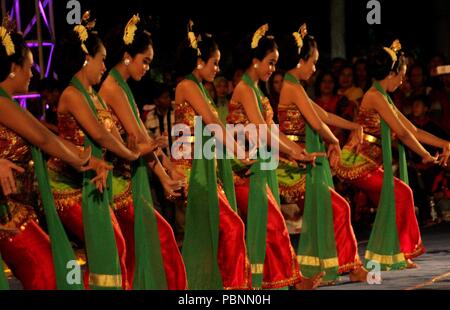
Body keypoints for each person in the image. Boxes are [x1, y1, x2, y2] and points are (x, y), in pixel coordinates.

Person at [0, 21, 107, 289]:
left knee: (55, 270)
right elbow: (43, 138)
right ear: (14, 69)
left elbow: (45, 136)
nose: (33, 73)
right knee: (51, 271)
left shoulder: (7, 104)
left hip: (18, 213)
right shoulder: (1, 103)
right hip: (7, 216)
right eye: (29, 65)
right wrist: (84, 160)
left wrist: (86, 160)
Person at [48, 13, 150, 289]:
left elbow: (113, 135)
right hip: (67, 185)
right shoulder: (72, 93)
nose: (105, 65)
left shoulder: (92, 94)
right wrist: (132, 155)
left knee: (113, 245)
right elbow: (100, 136)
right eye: (101, 58)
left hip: (92, 179)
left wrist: (135, 148)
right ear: (85, 58)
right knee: (112, 242)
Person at [336, 40, 450, 269]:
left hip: (370, 162)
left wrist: (445, 142)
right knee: (401, 193)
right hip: (357, 161)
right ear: (391, 73)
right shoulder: (374, 96)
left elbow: (413, 130)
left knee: (393, 199)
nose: (402, 80)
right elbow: (404, 134)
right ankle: (399, 253)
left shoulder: (383, 96)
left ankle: (388, 256)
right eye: (401, 75)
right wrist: (425, 154)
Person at [227, 24, 323, 289]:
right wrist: (294, 151)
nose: (273, 69)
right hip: (242, 173)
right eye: (270, 63)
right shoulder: (245, 90)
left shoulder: (256, 89)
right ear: (255, 61)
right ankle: (271, 281)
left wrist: (295, 153)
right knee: (272, 223)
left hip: (255, 169)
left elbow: (269, 130)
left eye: (275, 64)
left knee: (273, 223)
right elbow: (262, 130)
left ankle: (283, 279)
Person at [100, 15, 187, 289]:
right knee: (159, 240)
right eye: (145, 61)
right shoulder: (113, 88)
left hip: (126, 180)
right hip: (116, 184)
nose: (148, 68)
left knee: (136, 254)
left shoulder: (122, 86)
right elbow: (140, 140)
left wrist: (166, 173)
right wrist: (164, 175)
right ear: (127, 57)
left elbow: (143, 140)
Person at [276, 24, 367, 283]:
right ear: (301, 61)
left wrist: (354, 126)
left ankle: (320, 270)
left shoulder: (295, 86)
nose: (315, 68)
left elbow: (323, 115)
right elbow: (317, 124)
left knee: (328, 213)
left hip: (303, 160)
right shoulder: (292, 86)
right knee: (339, 208)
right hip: (297, 163)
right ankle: (352, 267)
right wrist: (334, 142)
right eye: (313, 62)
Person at [171, 21, 251, 290]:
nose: (217, 69)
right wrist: (239, 152)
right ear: (199, 61)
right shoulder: (188, 86)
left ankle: (215, 286)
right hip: (193, 173)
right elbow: (213, 124)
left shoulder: (197, 87)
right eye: (214, 63)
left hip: (203, 170)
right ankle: (233, 288)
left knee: (218, 232)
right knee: (232, 228)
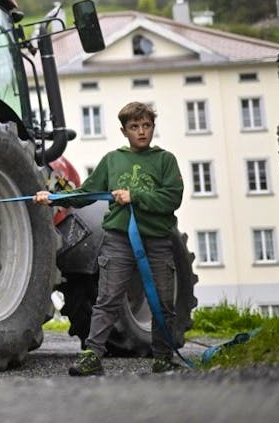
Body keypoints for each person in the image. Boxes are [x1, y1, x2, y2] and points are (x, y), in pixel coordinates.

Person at [34, 102, 184, 375]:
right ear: (124, 130)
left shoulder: (165, 161)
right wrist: (53, 198)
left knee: (163, 302)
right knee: (107, 300)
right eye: (134, 127)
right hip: (119, 239)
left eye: (146, 126)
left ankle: (163, 357)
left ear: (152, 127)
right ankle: (92, 356)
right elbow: (87, 193)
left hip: (157, 241)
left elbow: (172, 198)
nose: (141, 132)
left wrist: (134, 196)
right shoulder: (113, 160)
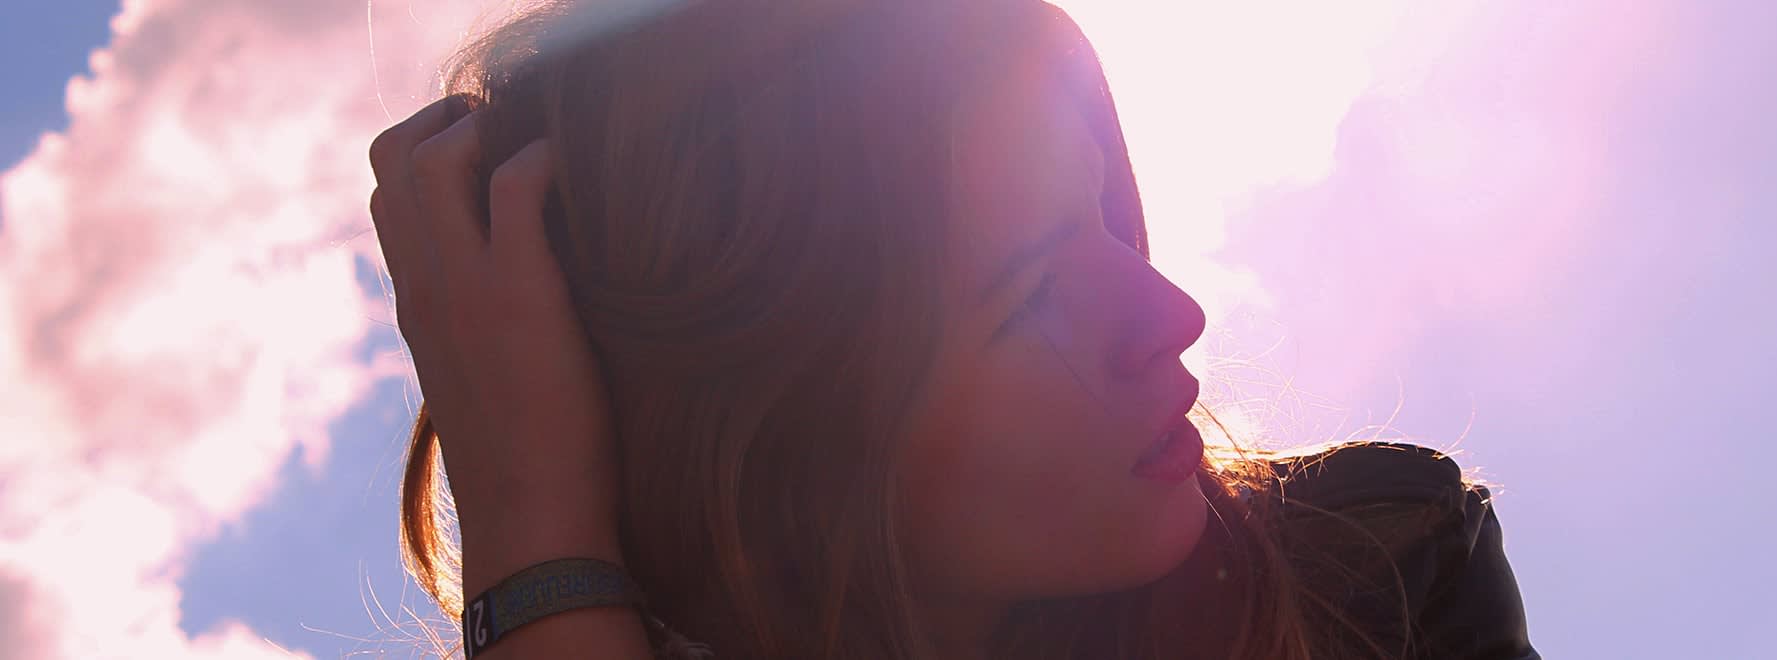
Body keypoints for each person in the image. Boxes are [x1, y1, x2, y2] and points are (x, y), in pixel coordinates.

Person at [365, 0, 1538, 658]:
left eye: (1103, 222)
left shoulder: (1383, 580)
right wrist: (534, 537)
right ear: (773, 447)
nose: (1166, 316)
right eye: (1026, 299)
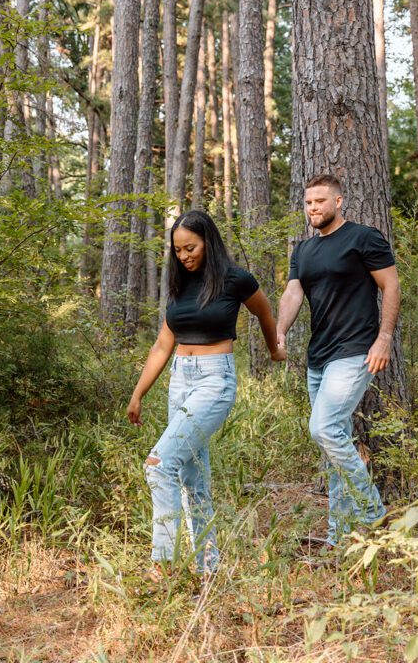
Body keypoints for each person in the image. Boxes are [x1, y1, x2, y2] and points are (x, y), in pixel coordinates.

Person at [127, 210, 285, 579]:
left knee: (159, 465)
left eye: (191, 248)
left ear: (208, 242)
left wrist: (275, 348)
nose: (184, 256)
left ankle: (162, 564)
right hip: (180, 380)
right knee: (192, 479)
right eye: (178, 250)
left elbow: (264, 314)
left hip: (215, 380)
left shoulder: (235, 279)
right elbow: (162, 346)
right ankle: (207, 567)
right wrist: (138, 395)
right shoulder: (180, 285)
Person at [276, 174, 400, 546]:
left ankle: (373, 512)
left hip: (356, 350)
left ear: (338, 202)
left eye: (320, 201)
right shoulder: (304, 250)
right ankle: (339, 538)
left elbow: (391, 285)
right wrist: (280, 330)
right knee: (336, 442)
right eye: (308, 203)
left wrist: (385, 338)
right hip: (319, 357)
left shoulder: (363, 237)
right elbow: (293, 292)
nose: (313, 208)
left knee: (325, 429)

*****

What is required:
The data is to be returned exactly as it stands, pictures aside.

Solution to this exercise:
Body keypoints for each person in the image. Boxes are [x1, y1, x2, y2] and points are (x, y), in pixel coordinates.

Person at [0, 21, 107, 289]:
left knee: (55, 270)
right elbow: (43, 138)
right ear: (14, 69)
left elbow: (45, 136)
nose: (33, 73)
right knee: (51, 271)
left shoulder: (7, 104)
left hip: (18, 213)
right shoulder: (1, 103)
right hip: (7, 216)
right eye: (29, 65)
right wrist: (84, 160)
left wrist: (86, 160)
Person at [48, 13, 150, 289]:
left elbow: (113, 135)
right hip: (67, 185)
right shoulder: (72, 93)
nose: (105, 65)
left shoulder: (92, 94)
right wrist: (132, 155)
left knee: (113, 245)
right elbow: (100, 136)
right eye: (101, 58)
left hip: (92, 179)
left wrist: (135, 148)
right ear: (85, 58)
right knee: (112, 242)
Person at [336, 40, 450, 269]:
left hip: (370, 162)
left wrist: (445, 142)
right knee: (401, 193)
right hip: (357, 161)
right ear: (391, 73)
right shoulder: (374, 96)
left elbow: (413, 130)
left knee: (393, 199)
nose: (402, 80)
right elbow: (404, 134)
right ankle: (399, 253)
left shoulder: (383, 96)
left ankle: (388, 256)
right eye: (401, 75)
right wrist: (425, 154)
Person at [227, 24, 323, 289]:
right wrist: (294, 151)
nose: (273, 69)
right hip: (242, 173)
right eye: (270, 63)
right shoulder: (245, 90)
left shoulder: (256, 89)
right ear: (255, 61)
right ankle: (271, 281)
left wrist: (295, 153)
right knee: (272, 223)
left hip: (255, 169)
left elbow: (269, 130)
left eye: (275, 64)
left knee: (273, 223)
right elbow: (262, 130)
left ankle: (283, 279)
Person at [100, 15, 187, 289]:
right knee: (159, 240)
right eye: (145, 61)
right shoulder: (113, 88)
left hip: (126, 180)
right hip: (116, 184)
nose: (148, 68)
left knee: (136, 254)
left shoulder: (122, 86)
right elbow: (140, 140)
left wrist: (166, 173)
right wrist: (164, 175)
right ear: (127, 57)
left elbow: (143, 140)
Person at [276, 24, 367, 283]:
right ear: (301, 61)
left wrist: (354, 126)
left ankle: (320, 270)
left shoulder: (295, 86)
nose: (315, 68)
left elbow: (323, 115)
right elbow: (317, 124)
left knee: (328, 213)
left hip: (303, 160)
right shoulder: (292, 86)
right knee: (339, 208)
right hip: (297, 163)
right ankle: (352, 267)
right wrist: (334, 142)
right eye: (313, 62)
Person at [171, 21, 251, 290]:
nose: (217, 69)
right wrist: (239, 152)
right ear: (199, 61)
right shoulder: (188, 86)
left ankle: (215, 286)
right hip: (193, 173)
right elbow: (213, 124)
left shoulder: (197, 87)
right eye: (214, 63)
left hip: (203, 170)
right ankle: (233, 288)
left knee: (218, 232)
right knee: (232, 228)
Body keypoints for each person in the image. Boxes are [x1, y1, x2, y2] and points are (x, y), in pixel coordinates.

Person at [34, 102, 184, 375]:
right ear: (124, 130)
left shoulder: (165, 161)
right wrist: (53, 198)
left knee: (163, 302)
right knee: (107, 300)
right eye: (134, 127)
right hip: (119, 239)
left eye: (146, 126)
left ankle: (163, 357)
left ear: (152, 127)
right ankle: (92, 356)
right elbow: (87, 193)
left hip: (157, 241)
left elbow: (172, 198)
nose: (141, 132)
left wrist: (134, 196)
right shoulder: (113, 160)
Body keypoints for each person in the image. Boxes are [x1, y1, x2, y2] and points are (x, y), in pixel coordinates.

Person at [365, 0, 1538, 658]:
left eye: (1103, 222)
left shoulder: (1383, 580)
right wrist: (534, 537)
right ear: (773, 447)
nose: (1166, 316)
right eye: (1026, 299)
Body keypoints for each person in the image. Boxes are [x1, y1, x2, y2] and points are (x, y), in pixel coordinates.

Person at [127, 210, 285, 579]:
left knee: (159, 465)
left eye: (191, 248)
left ear: (208, 242)
left wrist: (275, 348)
nose: (184, 256)
left ankle: (162, 564)
right hip: (180, 380)
right knee: (192, 479)
right eye: (178, 250)
left elbow: (264, 314)
left hip: (215, 380)
left shoulder: (235, 279)
right elbow: (162, 346)
right ankle: (207, 567)
right wrist: (138, 395)
right shoulder: (180, 285)
Person at [276, 174, 400, 546]:
left ankle: (373, 512)
left hip: (356, 350)
left ear: (338, 202)
left eye: (320, 201)
right shoulder: (304, 250)
right ankle: (339, 538)
left elbow: (391, 285)
right wrist: (280, 330)
right knee: (336, 442)
right eye: (308, 203)
left wrist: (385, 338)
right hip: (319, 357)
left shoulder: (363, 237)
right elbow: (293, 292)
nose: (313, 208)
left knee: (325, 429)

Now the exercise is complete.